Erik Jarvik - Theories On Amphibian Phylogeny

Theories On Amphibian Phylogeny

Jarvik proposed partly controversial hypotheses about the principal structure of the vertebrate head and the origin of the tetrapods. He thus held, on the basis of detailed analyses of the snout and nasal capsule structures as well as the intermandibular, neuroepiphysial, and occipital regions, that Tetrapoda was biphyletic. In his view, the anatomical details of the Caudata (salamanders) bound them to the primitive porolepiform fishes, while all other tetrapods (“eutetrapods”) – apodans possibly excepted – were descended from primitive osteolepiforms. Thus Amphibia had arisen twice.

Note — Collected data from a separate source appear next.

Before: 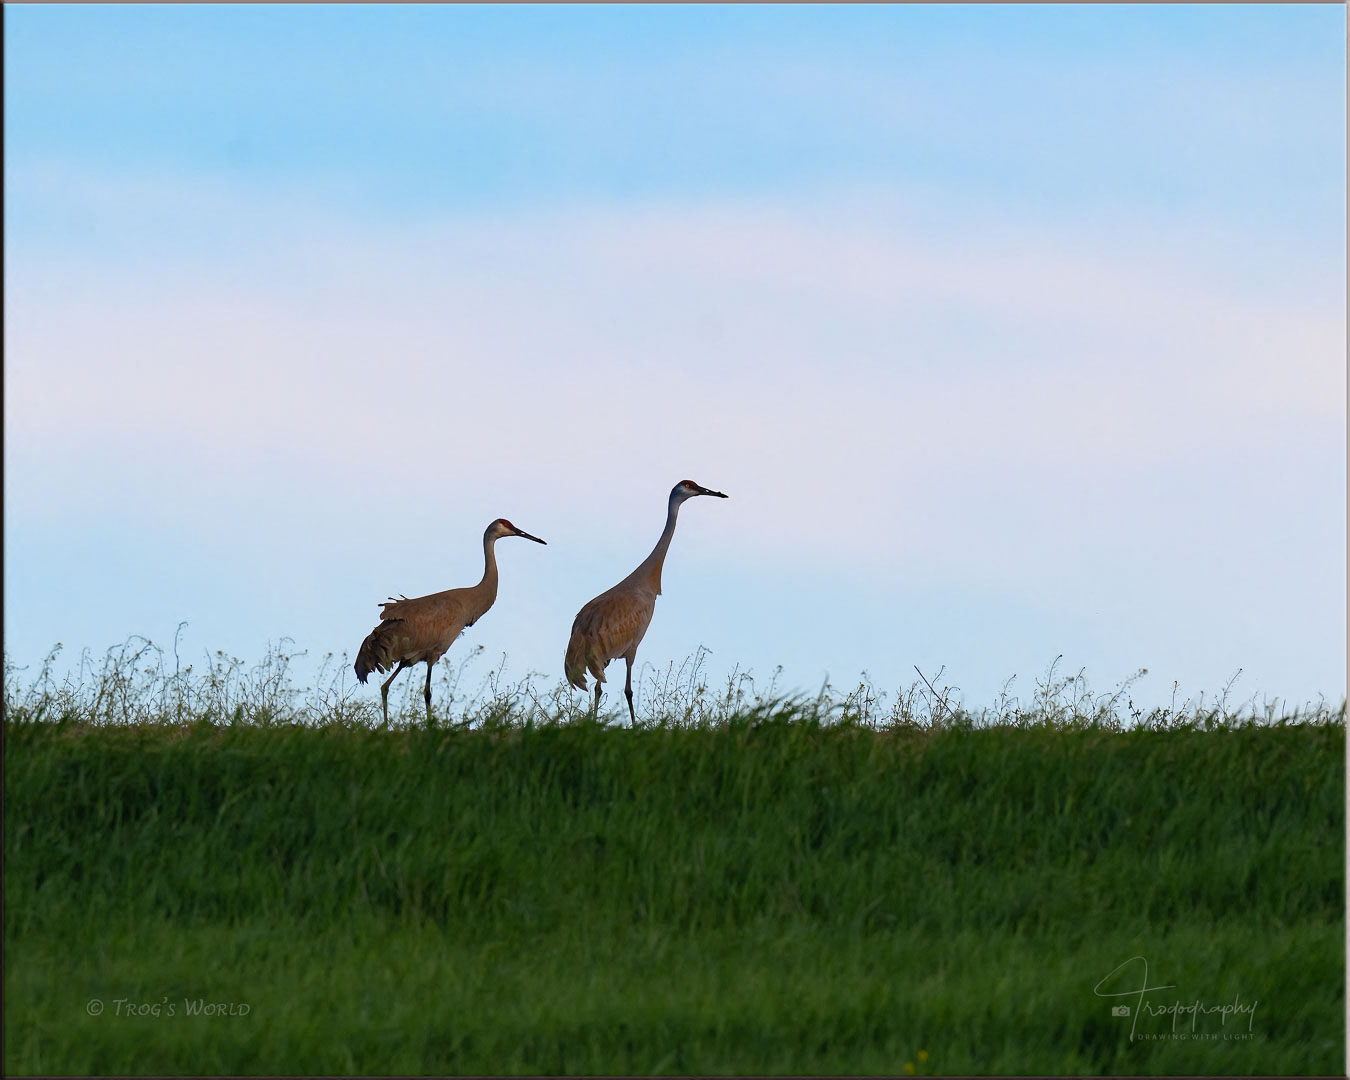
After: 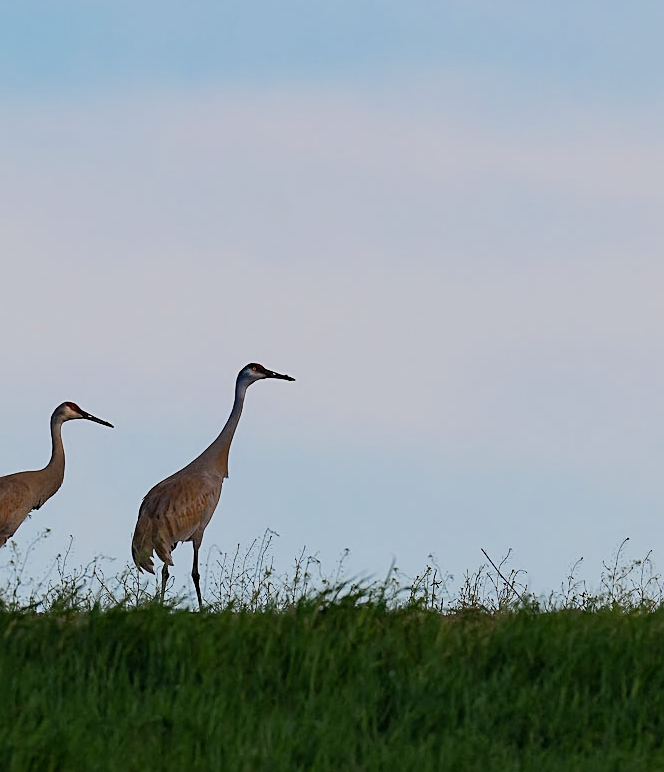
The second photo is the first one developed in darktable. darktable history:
filmic rgb: black relative exposure -8.41 EV, white relative exposure 4.66 EV, threshold 5.96 EV, hardness 3.83, contrast in shadows safe, enable highlight reconstruction true
sharpen: on, module defaults
crop: left 32.091%, top 10.922%, right 18.695%, bottom 17.574%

On the basis of his findings, he argued that Amphibia should be split, with salamanders (and possibly caecilians) in one class (the Urodelomorpha), and the frogs as a separate class, the Batrachomorpha. The Lepospondyli was thought as possible Urodelomorphans, while the other Labyrinthodonts were thought to be Batracomorphs. Jarvik's ideas was never widely accepted, though Friedrich von Huene did include his system in systematic treatment og tetrapods. Few other supported his ideas, and today it has been abandoned by vertebrate paleontologists. The term "Batrachomorpha" is however sometimes used in an cladistic sense to denote Labyrinthodonts more closely related to modern amphibians than to amniotes.